▶ Your assignment:
All lines in the data below carrying the string "term" are to be located and copied.

── Data extract

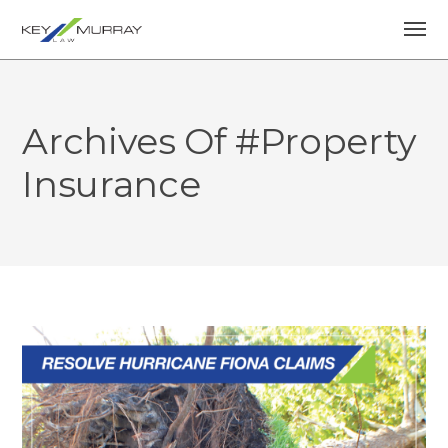
Archives Of #property
Insurance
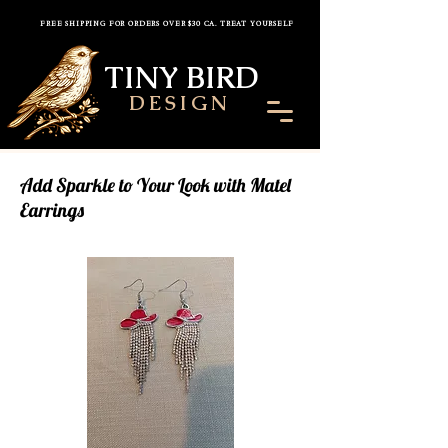
FREE SHIPPING FOR ORDERS OVER $30 CA. TREAT YOURSELF
TINY BIRD
DESIGN
Add Sparkle to Your Look with Matel
Earrings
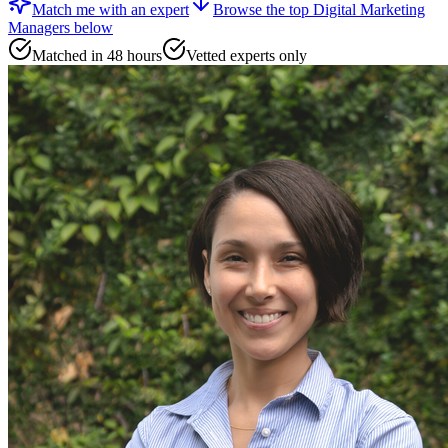
Match me with an expert
Browse the top
Digital Marketing
Managers
below
Matched in 48 hours
Vetted experts only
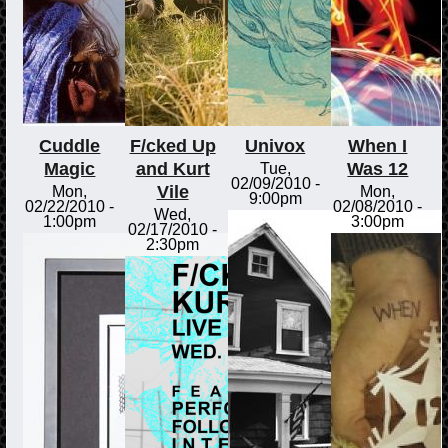
Cuddle
F/cked Up
Univox
When I
Magic
and Kurt
Was 12
Tue,
02/09/2010 -
Vile
Mon,
Mon,
9:00pm
02/22/2010 -
02/08/2010 -
Wed,
1:00pm
3:00pm
02/17/2010 -
2:30pm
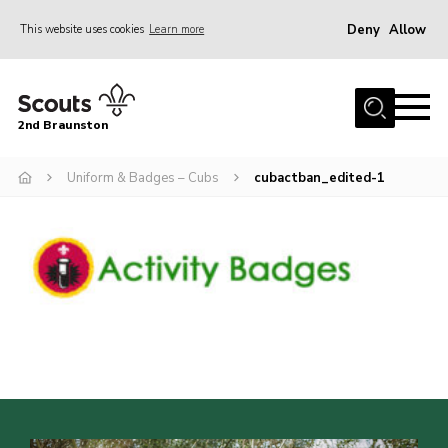
Deny
Allow
This website uses cookies
Learn more
Menu
Home
2nd Braunston
About Us
News
Uniform & Badges – Cubs
cubactban_edited-1
Upcoming events
Gallery
Contact
For Parents
Youth Programme
Leaders Resources
Easy Fundraising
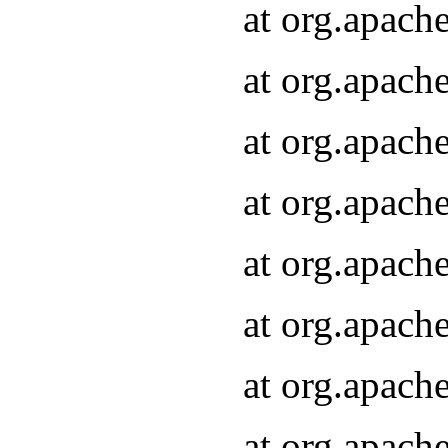
at org.apach
at org.apach
at org.apach
at org.apach
at org.apach
at org.apach
at org.apach
at org.apach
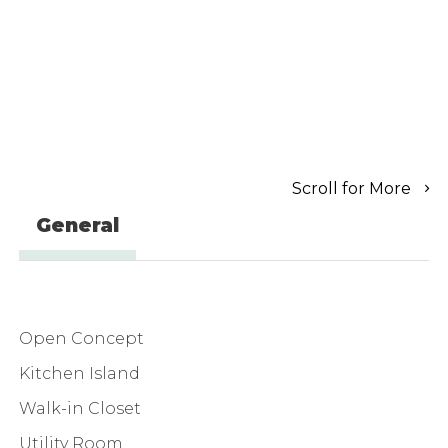
Scroll for More
General
Open Concept
Kitchen Island
Walk-in Closet
Utility Room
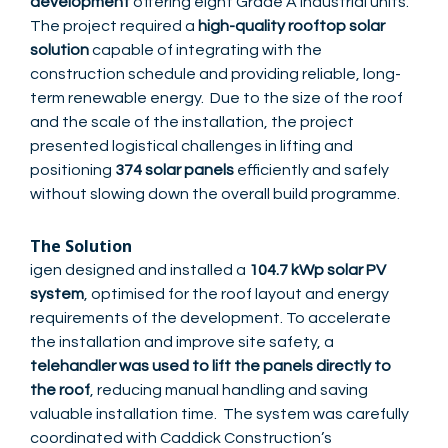
development
offering eight Grade A industrial units.
The project required a
high-quality rooftop solar
solution
capable of integrating with the
construction schedule and providing reliable, long-
term renewable energy. Due to the size of the roof
and the scale of the installation, the project
presented logistical challenges in lifting and
positioning
374 solar panels
efficiently and safely
without slowing down the overall build programme.
The Solution
igen designed and installed a
104.7 kWp solar PV
system
, optimised for the roof layout and energy
requirements of the development. To accelerate
the installation and improve site safety, a
telehandler was used to lift the panels directly to
the roof
, reducing manual handling and saving
valuable installation time. The system was carefully
coordinated with Caddick Construction’s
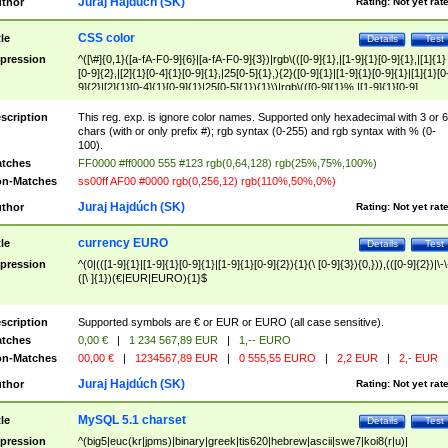
Juraj Hajdúch (SK)
thor
Rating:
Not yet rat
CSS color
tle
Details
Test
pression
^([\#]{0,1}([a-fA-F0-9]{6}|[a-fA-F0-9]{3})|rgb\(([0-9]{1},|[1-9]{1}[0-9]{1},|[1]{1}
[0-9]{2},|[2]{1}[0-4]{1}[0-9]{1},|25[0-5]{1},){2}([0-9]{1}|[1-9]{1}[0-9]{1}|[1]{1}[0
9]{2}|[2]{1}[0-4]{1}[0-9]{1}|25[0-5]{1}){1}\)|rgb\(([0-9]{1}%,|[1-9]{1}[0-9]
{1}%,|100%,){2}([0-9]{1}%|[1-9]{1}[0-9]{1}%|100%){1}\))$
scription
This reg. exp. is ignore color names. Supported only hexadecimal with 3 or 6
chars (with or only prefix #); rgb syntax (0-255) and rgb syntax with % (0-
100).
tches
FF0000 #ff0000 555 #123 rgb(0,64,128) rgb(25%,75%,100%)
n-Matches
ss00ff AF00 #0000 rgb(0,256,12) rgb(110%,50%,0%)
Juraj Hajdúch (SK)
thor
Rating:
Not yet rat
currency EURO
tle
Details
Test
pression
^(0|(([1-9]{1}|[1-9]{1}[0-9]{1}|[1-9]{1}[0-9]{2}){1}(\ [0-9]{3}){0,})),(([0-9]{2})|\-\
([\ ]{1})(€|EUR|EURO){1}$
scription
Supported symbols are € or EUR or EURO (all case sensitive).
tches
0,00 €
|
1 234 567,89 EUR
|
1,-- EURO
n-Matches
00,00 €
|
1234567,89 EUR
|
0 555,55 EURO
|
2,2 EUR
|
2,- EUR
Juraj Hajdúch (SK)
thor
Rating:
Not yet rat
MySQL 5.1 charset
tle
Details
Test
pression
^(big5|euc(kr|jpms)|binary|greek|tis620|hebrew|ascii|swe7|koi8(r|u)|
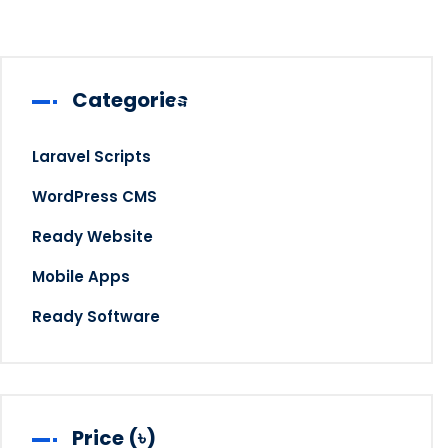
Categories
Contact
Laravel Scripts
WordPress CMS
Gate A Quote
Ready Website
Mobile Apps
Ready Software
Price (৳)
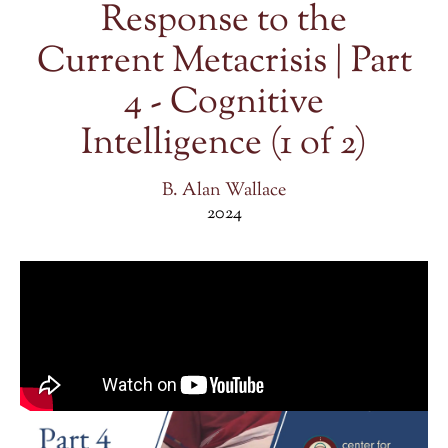
Response to the
Current Metacrisis | Part
4 - Cognitive
Intelligence (1 of 2)
B. Alan Wallace
2024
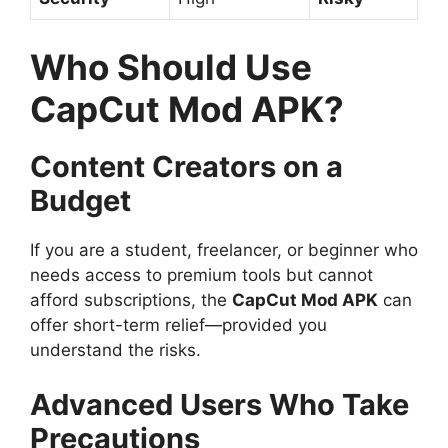
Who Should Use
CapCut Mod APK?
Content Creators on a
Budget
If you are a student, freelancer, or beginner who
needs access to premium tools but cannot
afford subscriptions, the
CapCut Mod APK
can
offer short-term relief—provided you
understand the risks.
Advanced Users Who Take
Precautions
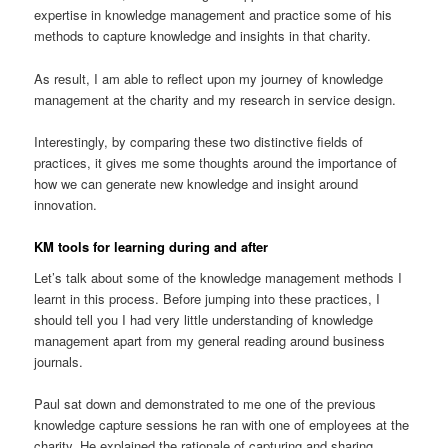
expertise in knowledge management and practice some of his
methods to capture knowledge and insights in that charity.
As result, I am able to reflect upon my journey of knowledge
management at the charity and my research in service design.
Interestingly, by comparing these two distinctive fields of
practices, it gives me some thoughts around the importance of
how we can generate new knowledge and insight around
innovation.
KM tools for learning during and after
Let’s talk about some of the knowledge management methods I
learnt in this process. Before jumping into these practices, I
should tell you I had very little understanding of knowledge
management apart from my general reading around business
journals.
Paul sat down and demonstrated to me one of the previous
knowledge capture sessions he ran with one of employees at the
charity. He explained the rationale of capturing and sharing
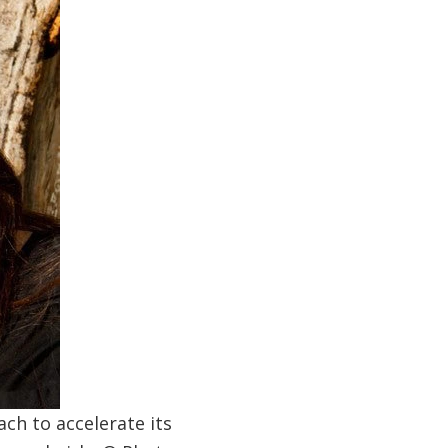
ch to accelerate its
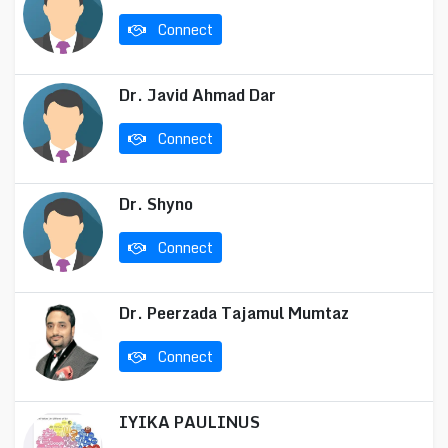
Connect
Dr. Javid Ahmad Dar
Connect
Dr. Shyno
Connect
Dr. Peerzada Tajamul Mumtaz
Connect
IYIKA PAULINUS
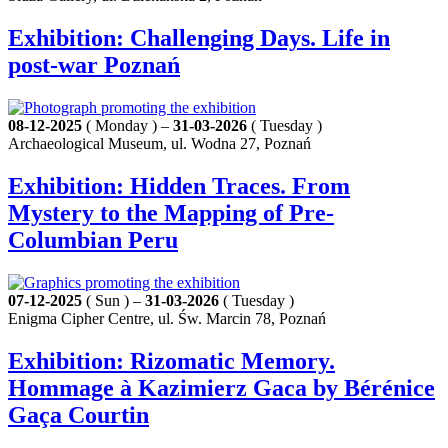
Exhibition: Challenging Days. Life in
post-war Poznań
08-12-2025
( Monday ) –
31-03-2026
( Tuesday )
Archaeological Museum, ul. Wodna 27, Poznań
Exhibition: Hidden Traces. From
Mystery to the Mapping of Pre-
Columbian Peru
07-12-2025
( Sun ) –
31-03-2026
( Tuesday )
Enigma Cipher Centre, ul. Św. Marcin 78, Poznań
Exhibition: Rizomatic Memory.
Hommage à Kazimierz Gaca by Bérénice
Gaça Courtin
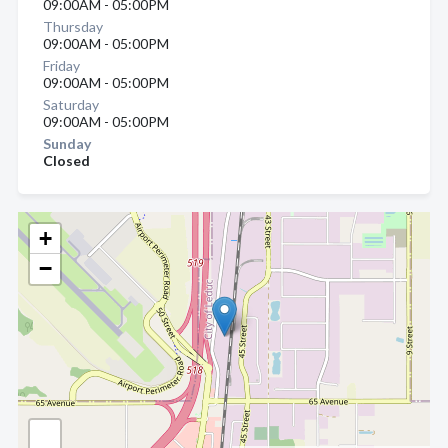
09:00AM - 05:00PM
Thursday
09:00AM - 05:00PM
Friday
09:00AM - 05:00PM
Saturday
09:00AM - 05:00PM
Sunday
Closed
+
−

────

▶ Task response:
term renewable energy. Due to the size of the roof
offer short-term relief—provided you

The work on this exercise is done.